In the 1980s, film buffs had begun to fashion “home theaters” that played 12-inch laserdiscs (a high-end forerunner of the DVD) on expensive video projectors and multichannel decoders. Prices on big-screen monitors, projectors, and sound systems began to come down just as the DVD appeared on the market. The new format launched a more affordable home cinema. No wonder, then, that many in the industry began to imagine digital projection in theatres as well. A digitized film could be sent out to theatres on disc, via satellite, or on the Internet. No more costly lab work, no more worn or spliced copies, and no prints falling into the hands of a pirate who would use it to strike video copies.

The DVD demonstrated that a movie could be acceptably stored as a string of tightly packed ones and zeros (p. 701). Digital presentation, at home and at the multiplex, was becoming a reality. Film had taken a step closer to merging with video and computer-based software.

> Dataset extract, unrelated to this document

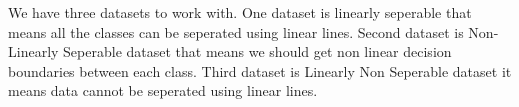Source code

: We have three datasets to work with. One dataset is linearly seperable that means all the classes can be seperated using linear lines. Second dataset is Non-Linearly Seperable dataset that means we should get non linear decision boundaries between each class. Third dataset is Linearly Non Seperable dataset it means data cannot be seperated using linear lines.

By 2000, home video was yielding the studios an annual $20 billion worldwide, three times the North American box-office income. Video penetration was virtually complete: two-thirds of all U. S. households subscribed to cable or satellite services, and nearly 90 percent had at least one VCR. At the same time, cable companies and broadcast networks were paying record sums for rights to blockbuster films. As movie channels proliferated in Europe, studio libraries were reopened, for hefty prices. The DVD, the most swiftly adapted consumer electronics appliance in U. S. history, was also taking off internationally. Not everything that happened in American cinema during the 1980s and 1990s can be traced to the rise of video, but this technology had powerful and pervasive effects on business practices, film styles and genres, and culture.